The clustering results in Fig. 2a showed that, for the five newly bred cultivars from the NGRPA in the MG, one of their parents was from the USA (“Blackamber,” “Friar”) or Japan (“Akihime”) and the other parent was native to China, and also that gene flow occurred between the SCG and FG (Fig. 4). Thus, we assumed that the MG cultivars were genetically related. As mentioned in other studies, including a dendrogram analysis (Liu et al. 2006; Liu et al. 2007; Wei et al. 2019), most of the Chinese plum cultivars from Japan and the improved Chinese plum hybrids from the USA were distributed across the Chinese indigenous plum group.
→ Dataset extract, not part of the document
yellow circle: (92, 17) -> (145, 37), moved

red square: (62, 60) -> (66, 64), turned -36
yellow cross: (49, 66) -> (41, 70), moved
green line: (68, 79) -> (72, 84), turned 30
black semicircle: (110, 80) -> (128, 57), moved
The P. salicina-predominant genetic components of improved Chinese plum hybrids (Faust and Suranyi 1999) the view that plum cultivars, originating in China, were initially introduced to Japan, and then exported from Japan to the USA in 1870 by Luther Burbank (Hartmann and Neumulle 2009).
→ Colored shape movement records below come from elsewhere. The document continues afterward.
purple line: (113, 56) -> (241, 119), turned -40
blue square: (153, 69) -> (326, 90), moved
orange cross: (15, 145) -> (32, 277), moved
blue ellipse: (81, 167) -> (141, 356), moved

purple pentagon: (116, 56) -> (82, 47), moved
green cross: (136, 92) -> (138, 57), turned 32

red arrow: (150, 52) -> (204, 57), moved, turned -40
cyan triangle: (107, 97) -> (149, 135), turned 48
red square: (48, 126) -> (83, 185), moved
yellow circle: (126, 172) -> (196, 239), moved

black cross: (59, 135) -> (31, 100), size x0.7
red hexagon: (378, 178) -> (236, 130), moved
Genetic differentiation between populations is considered moderate when the FST value is higher than 0.05, and highly differentiated when the FST value is higher than 0.15 (Xu 2009). In our study, the NCG-FG pair possessed the highest FST value, followed by the SCG-FG pair. In contrast, the FST value of the MG-FG was significantly lower, as there were five newly selected plum cultivars by the NGRPA in the MG with foreign lineage from the FG. Human intervention, artificially selecting favorable phenotypic traits to enhance production and improve desirable agronomic traits, can reduce the levels of genetic variability and skew allele frequencies (Tajima 1989).
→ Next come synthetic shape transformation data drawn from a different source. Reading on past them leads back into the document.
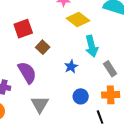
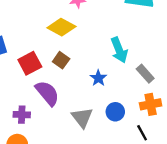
yellow diamond: (78, 19) -> (61, 27), moved
red square: (23, 29) -> (30, 63), moved
gray triangle: (40, 104) -> (82, 118), moved

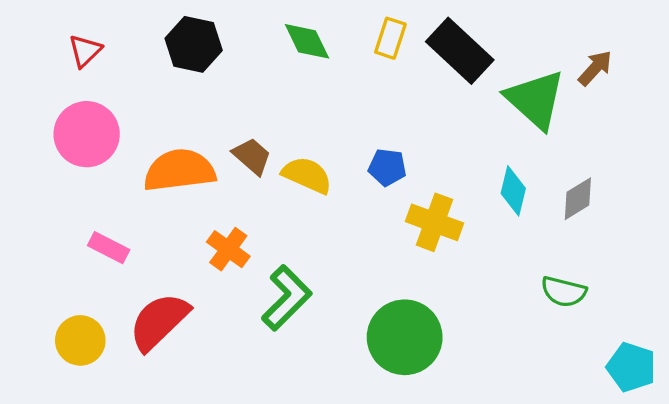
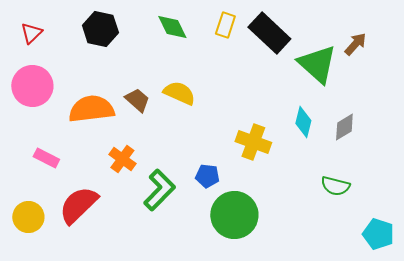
blue pentagon: (387, 167) -> (207, 176), moved
yellow semicircle: (307, 175) -> (179, 93), moved

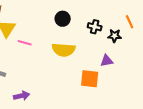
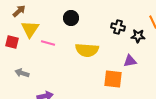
black circle: (63, 19) -> (71, 18), moved

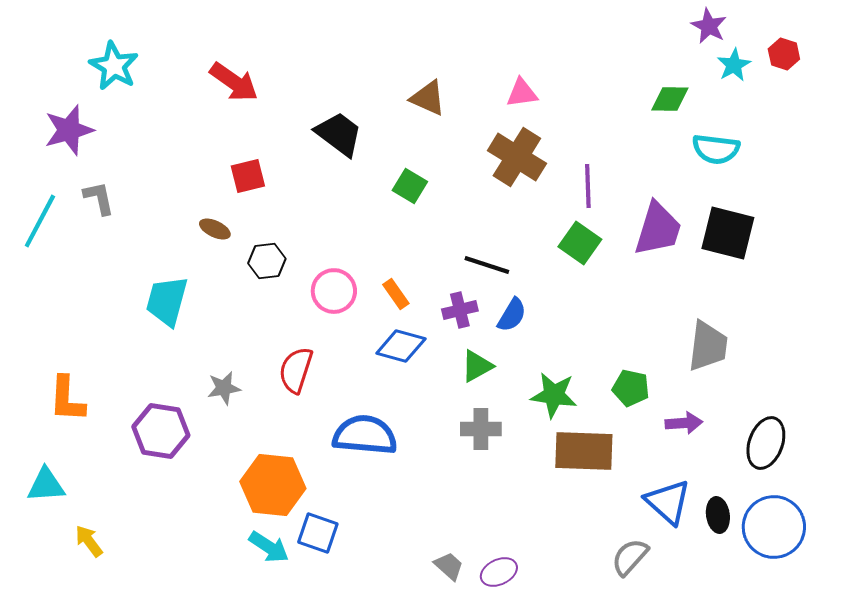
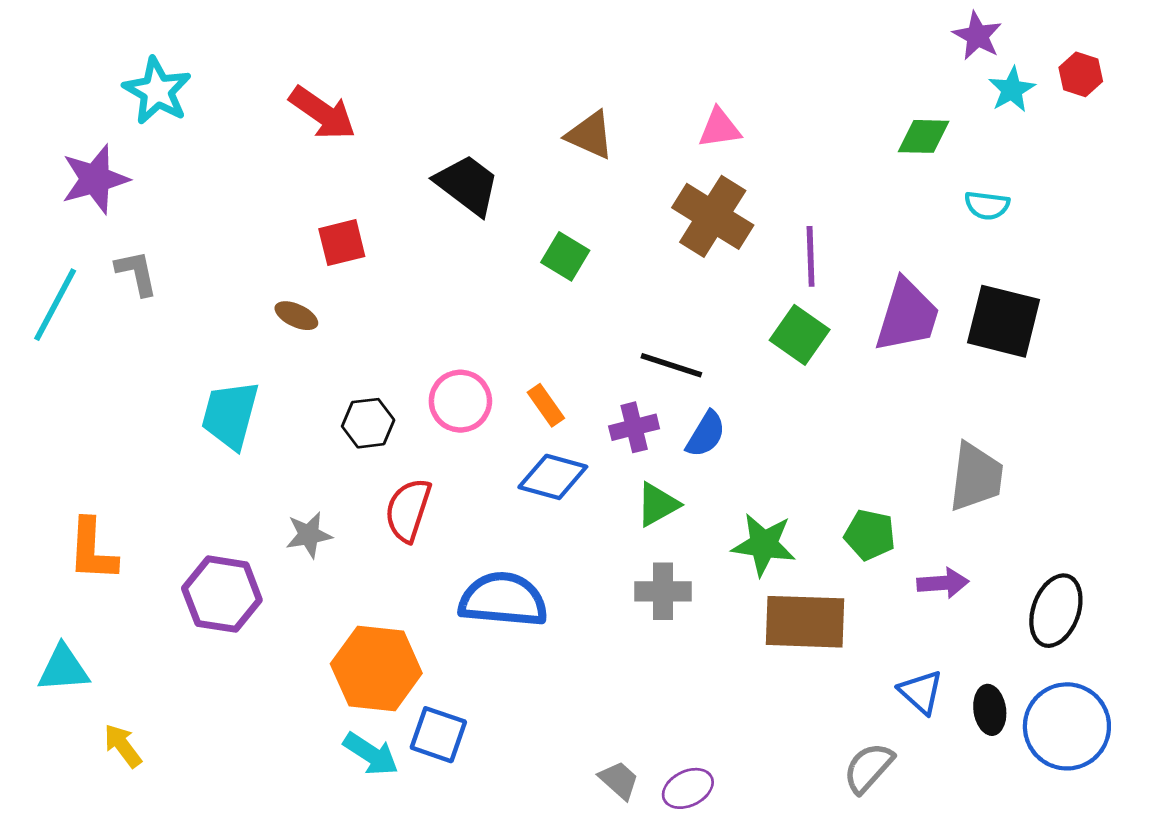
cyan semicircle: (716, 149) -> (987, 205), size x0.7
black hexagon: (267, 261) -> (368, 423), moved
blue triangle: (668, 502) -> (921, 692), size x0.7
The present study is the first in which we constructed high-quality SNPs from 67 accessions in the Chinese plum by whole-genome resequencing, with the peach genome as the reference. Our findings show that the domestication center of origin of the Chinese plum was in the southwest region of China. This study, in providing genetic variation features of plum cultivars and an analysis of their genetic diversity and population structure, lays a foundation for breeders to use diverse germplasm and allelic variants to improve Chinese plum varieties.